= Oleg Khinsagov =

Oleg Khinsagov (Олег Хинсагов) is a Russian citizen from Vladikavkaz, North Ossetia–Alania. On January 25, 2007, he was sentenced by a Georgian court for 8.5 years for smuggling 100 grams of highly enriched uranium.

According to the Georgian authorities, in January 2006, Khinsagov together with a few Georgian citizens from the separatist region of South Ossetia was trying to sell 100 grams of highly enriched uranium. He claimed that the material is only a sample and he has more than 3 kilograms of the substance in his Vladikavkaz garage. Georgian police arranged meeting of Khinsagov with their Turkish-speaking agent introduced as a representative of a rich Muslim organization willing to buy the sample for $1 million US. At the meeting held on February 1, 2006, Khinsagov was arrested with 100 grams of a substance in two plastic pouches. The chemical analysis performed by an American Department of Energy Lab confirmed the substance as being a U-235 purity of 89.451 percent enriched Uranium that makes it a weapons-grade material.
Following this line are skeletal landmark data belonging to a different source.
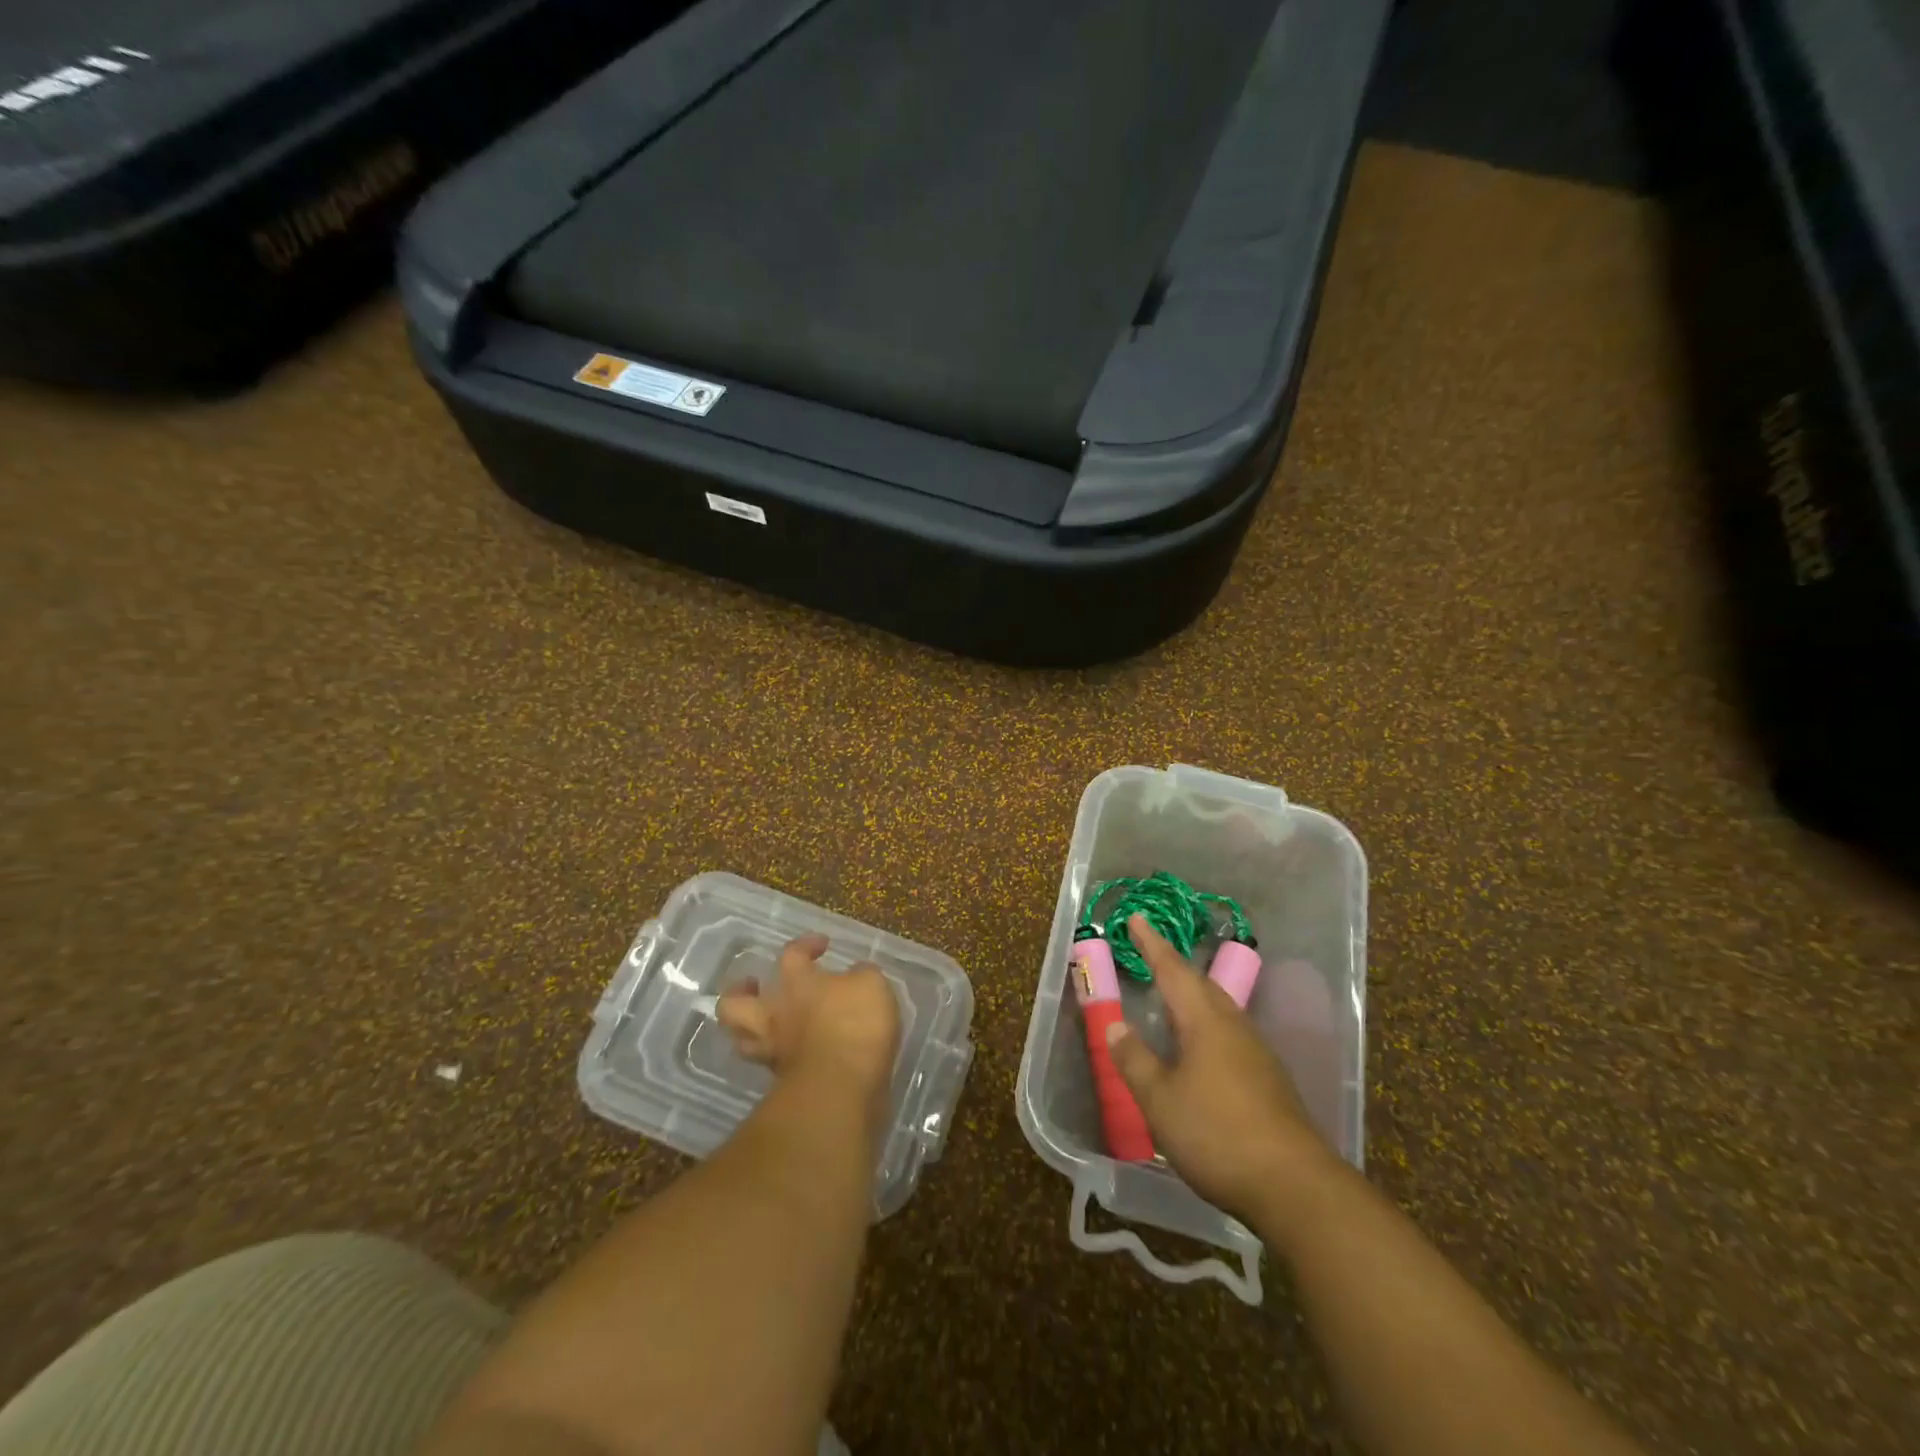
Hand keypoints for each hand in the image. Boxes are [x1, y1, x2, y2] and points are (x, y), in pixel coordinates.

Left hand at [717, 934, 901, 1128]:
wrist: (843, 1088)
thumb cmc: (855, 1024)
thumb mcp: (871, 985)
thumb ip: (861, 977)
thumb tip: (855, 976)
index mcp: (797, 982)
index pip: (792, 954)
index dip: (805, 945)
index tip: (822, 945)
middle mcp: (776, 1015)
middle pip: (736, 1003)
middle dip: (739, 993)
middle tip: (754, 985)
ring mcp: (775, 1051)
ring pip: (744, 1040)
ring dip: (750, 1031)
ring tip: (769, 1025)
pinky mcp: (784, 1084)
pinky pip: (774, 1066)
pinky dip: (781, 1058)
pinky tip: (800, 1053)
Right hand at [1107, 915, 1337, 1221]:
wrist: (1294, 1186)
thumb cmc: (1217, 1134)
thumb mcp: (1160, 1100)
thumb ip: (1135, 1060)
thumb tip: (1116, 1026)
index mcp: (1205, 1021)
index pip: (1173, 970)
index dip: (1152, 944)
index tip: (1137, 918)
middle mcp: (1233, 1026)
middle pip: (1201, 984)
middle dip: (1174, 966)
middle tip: (1151, 953)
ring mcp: (1256, 1053)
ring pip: (1219, 1009)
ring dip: (1192, 995)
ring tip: (1172, 996)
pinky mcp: (1268, 1080)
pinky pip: (1229, 1034)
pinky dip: (1206, 1025)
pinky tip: (1201, 1048)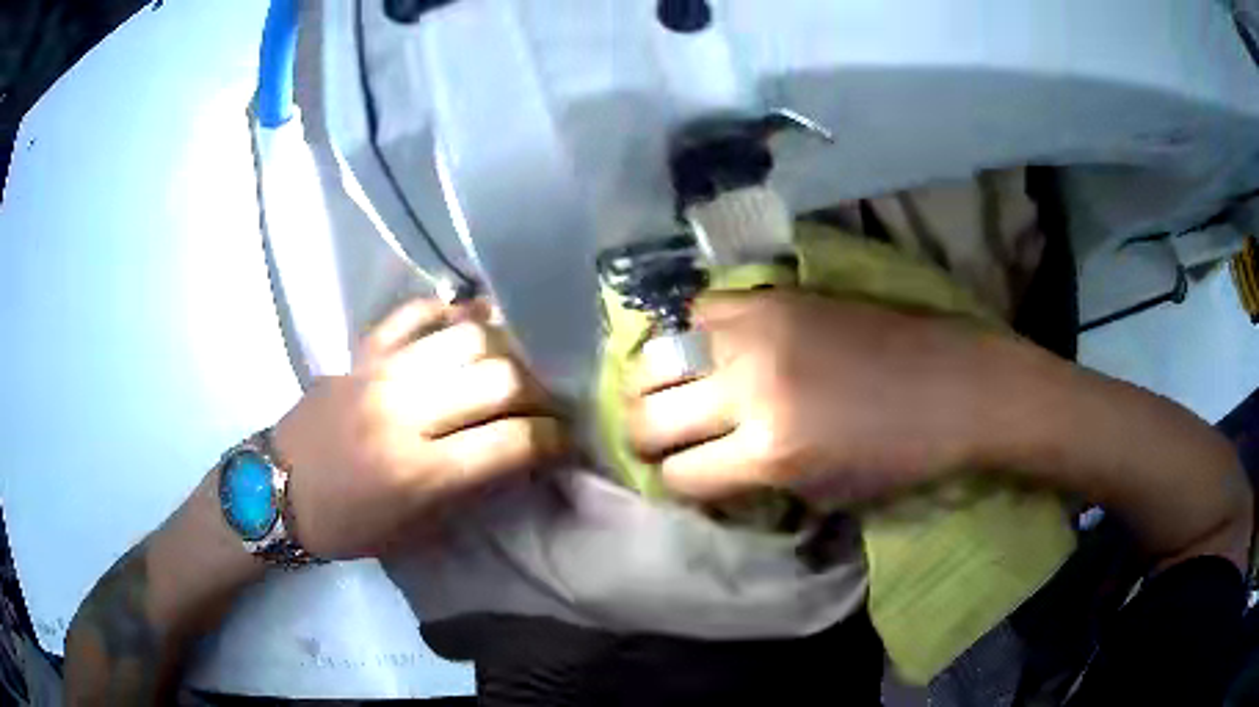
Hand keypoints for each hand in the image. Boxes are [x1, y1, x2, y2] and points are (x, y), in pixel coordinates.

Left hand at [272, 298, 569, 559]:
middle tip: (549, 404)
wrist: (275, 491)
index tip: (567, 442)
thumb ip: (471, 492)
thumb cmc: (346, 526)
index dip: (554, 440)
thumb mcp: (416, 533)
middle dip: (540, 391)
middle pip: (499, 377)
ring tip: (516, 365)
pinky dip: (449, 312)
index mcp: (419, 472)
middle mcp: (405, 412)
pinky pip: (414, 314)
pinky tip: (467, 325)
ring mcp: (380, 372)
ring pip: (466, 335)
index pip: (511, 441)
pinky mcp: (361, 352)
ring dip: (506, 348)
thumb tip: (520, 457)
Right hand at [626, 290, 1002, 504]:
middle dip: (641, 437)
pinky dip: (688, 334)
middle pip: (647, 416)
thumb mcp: (823, 494)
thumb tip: (702, 473)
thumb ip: (753, 483)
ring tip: (667, 393)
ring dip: (652, 383)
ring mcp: (758, 332)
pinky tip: (704, 348)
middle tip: (658, 441)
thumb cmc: (900, 456)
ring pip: (654, 356)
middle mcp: (750, 388)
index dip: (674, 487)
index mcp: (770, 452)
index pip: (679, 476)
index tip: (682, 482)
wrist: (955, 384)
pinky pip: (698, 309)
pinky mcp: (773, 296)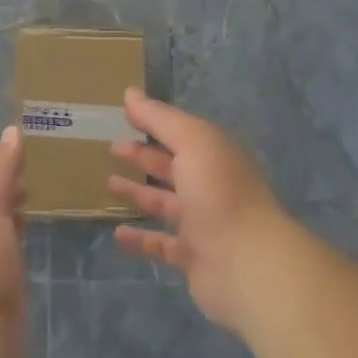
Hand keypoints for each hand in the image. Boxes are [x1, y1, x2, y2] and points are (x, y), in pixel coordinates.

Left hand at [0, 126, 29, 357]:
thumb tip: (12, 132)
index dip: (4, 160)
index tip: (32, 142)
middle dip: (12, 183)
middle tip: (47, 164)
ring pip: (4, 227)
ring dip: (19, 209)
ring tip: (49, 192)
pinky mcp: (7, 291)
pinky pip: (16, 253)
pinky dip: (26, 237)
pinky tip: (41, 235)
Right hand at [111, 89, 288, 330]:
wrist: (248, 264)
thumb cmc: (219, 193)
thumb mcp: (191, 142)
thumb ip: (159, 118)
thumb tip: (130, 93)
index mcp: (213, 155)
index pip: (180, 133)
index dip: (153, 123)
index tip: (124, 117)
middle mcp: (209, 186)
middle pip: (171, 166)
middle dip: (144, 156)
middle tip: (112, 148)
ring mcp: (202, 223)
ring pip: (164, 204)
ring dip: (138, 193)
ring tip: (109, 184)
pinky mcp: (193, 257)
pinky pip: (161, 245)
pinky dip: (140, 239)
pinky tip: (117, 234)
The Georgian side accused Russian investigators in the lack of cooperation with the investigation. According to Rosatom the Georgian side did not provide enough material to pinpoint its origin, still the FSB report provided for the Georgian investigators confirmed the substance as being the highly enriched uranium and indicated it was processed more than ten years ago.

== Sources ==
- A Smuggler’s Story by Lawrence Scott Sheets: Atlantic Monthly, April 2008.